**TASK BRIEF:**
Would you return, word for word, the lines of the data below from the line with "1 | H11459-04 |" through the line with "1 | H11459-103 |", and no others?

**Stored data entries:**
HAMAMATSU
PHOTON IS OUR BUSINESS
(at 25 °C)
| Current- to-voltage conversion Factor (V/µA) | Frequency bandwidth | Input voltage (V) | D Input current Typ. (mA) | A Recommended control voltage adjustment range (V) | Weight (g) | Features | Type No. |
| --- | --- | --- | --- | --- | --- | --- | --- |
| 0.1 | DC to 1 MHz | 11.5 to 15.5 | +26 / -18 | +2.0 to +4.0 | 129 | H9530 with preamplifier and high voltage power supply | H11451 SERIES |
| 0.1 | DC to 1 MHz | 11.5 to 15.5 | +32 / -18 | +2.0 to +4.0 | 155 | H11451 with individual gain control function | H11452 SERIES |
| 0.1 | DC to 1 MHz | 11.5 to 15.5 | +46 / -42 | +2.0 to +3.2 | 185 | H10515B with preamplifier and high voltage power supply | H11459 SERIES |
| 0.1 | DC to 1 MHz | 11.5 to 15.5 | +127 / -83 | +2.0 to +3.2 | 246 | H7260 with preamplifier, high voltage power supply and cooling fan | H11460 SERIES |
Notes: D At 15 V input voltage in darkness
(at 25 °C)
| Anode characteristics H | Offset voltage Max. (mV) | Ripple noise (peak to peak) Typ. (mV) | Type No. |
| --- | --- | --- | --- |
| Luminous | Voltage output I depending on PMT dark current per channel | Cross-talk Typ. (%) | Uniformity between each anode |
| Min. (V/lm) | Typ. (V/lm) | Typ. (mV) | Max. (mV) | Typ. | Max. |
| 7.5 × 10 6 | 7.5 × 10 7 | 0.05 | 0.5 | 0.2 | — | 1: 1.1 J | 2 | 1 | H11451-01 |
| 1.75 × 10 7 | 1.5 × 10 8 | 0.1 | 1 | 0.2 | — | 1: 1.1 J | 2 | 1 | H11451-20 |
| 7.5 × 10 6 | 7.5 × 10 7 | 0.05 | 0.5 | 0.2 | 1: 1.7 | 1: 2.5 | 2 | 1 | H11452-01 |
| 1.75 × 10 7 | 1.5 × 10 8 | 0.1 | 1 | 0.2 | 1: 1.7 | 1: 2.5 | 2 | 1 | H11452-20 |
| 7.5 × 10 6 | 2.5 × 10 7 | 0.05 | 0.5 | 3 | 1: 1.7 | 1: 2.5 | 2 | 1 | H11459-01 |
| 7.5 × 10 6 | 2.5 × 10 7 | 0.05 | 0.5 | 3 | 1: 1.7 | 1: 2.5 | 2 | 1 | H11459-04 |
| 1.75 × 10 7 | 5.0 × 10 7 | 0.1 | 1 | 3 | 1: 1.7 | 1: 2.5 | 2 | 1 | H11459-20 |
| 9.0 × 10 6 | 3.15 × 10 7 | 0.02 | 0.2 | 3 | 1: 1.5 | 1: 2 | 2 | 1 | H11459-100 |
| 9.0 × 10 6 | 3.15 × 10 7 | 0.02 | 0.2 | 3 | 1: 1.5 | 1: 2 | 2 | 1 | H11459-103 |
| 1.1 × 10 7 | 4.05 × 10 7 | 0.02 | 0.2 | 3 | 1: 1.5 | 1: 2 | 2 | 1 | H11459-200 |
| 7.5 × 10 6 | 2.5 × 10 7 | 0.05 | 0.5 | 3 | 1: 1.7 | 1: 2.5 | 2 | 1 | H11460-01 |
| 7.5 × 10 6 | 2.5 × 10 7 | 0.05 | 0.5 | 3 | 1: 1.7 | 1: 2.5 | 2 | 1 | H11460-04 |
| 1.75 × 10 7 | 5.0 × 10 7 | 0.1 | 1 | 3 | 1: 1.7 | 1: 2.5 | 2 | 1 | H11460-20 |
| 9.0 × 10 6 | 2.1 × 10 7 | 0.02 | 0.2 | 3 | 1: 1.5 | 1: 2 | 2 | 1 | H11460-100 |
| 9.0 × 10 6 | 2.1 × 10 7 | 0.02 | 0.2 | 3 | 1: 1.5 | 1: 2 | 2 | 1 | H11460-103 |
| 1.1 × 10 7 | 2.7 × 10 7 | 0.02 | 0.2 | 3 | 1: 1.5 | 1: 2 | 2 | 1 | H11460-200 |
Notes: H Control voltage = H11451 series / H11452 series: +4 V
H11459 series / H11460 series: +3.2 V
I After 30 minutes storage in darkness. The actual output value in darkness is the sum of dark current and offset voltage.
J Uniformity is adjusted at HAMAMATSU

**ANSWER TO THIS PROBLEM:**
| 7.5 × 10 6 | 2.5 × 10 7 | 0.05 | 0.5 | 3 | 1: 1.7 | 1: 2.5 | 2 | 1 | H11459-04 |
| 1.75 × 10 7 | 5.0 × 10 7 | 0.1 | 1 | 3 | 1: 1.7 | 1: 2.5 | 2 | 1 | H11459-20 |
| 9.0 × 10 6 | 3.15 × 10 7 | 0.02 | 0.2 | 3 | 1: 1.5 | 1: 2 | 2 | 1 | H11459-100 |
| 9.0 × 10 6 | 3.15 × 10 7 | 0.02 | 0.2 | 3 | 1: 1.5 | 1: 2 | 2 | 1 | H11459-103 |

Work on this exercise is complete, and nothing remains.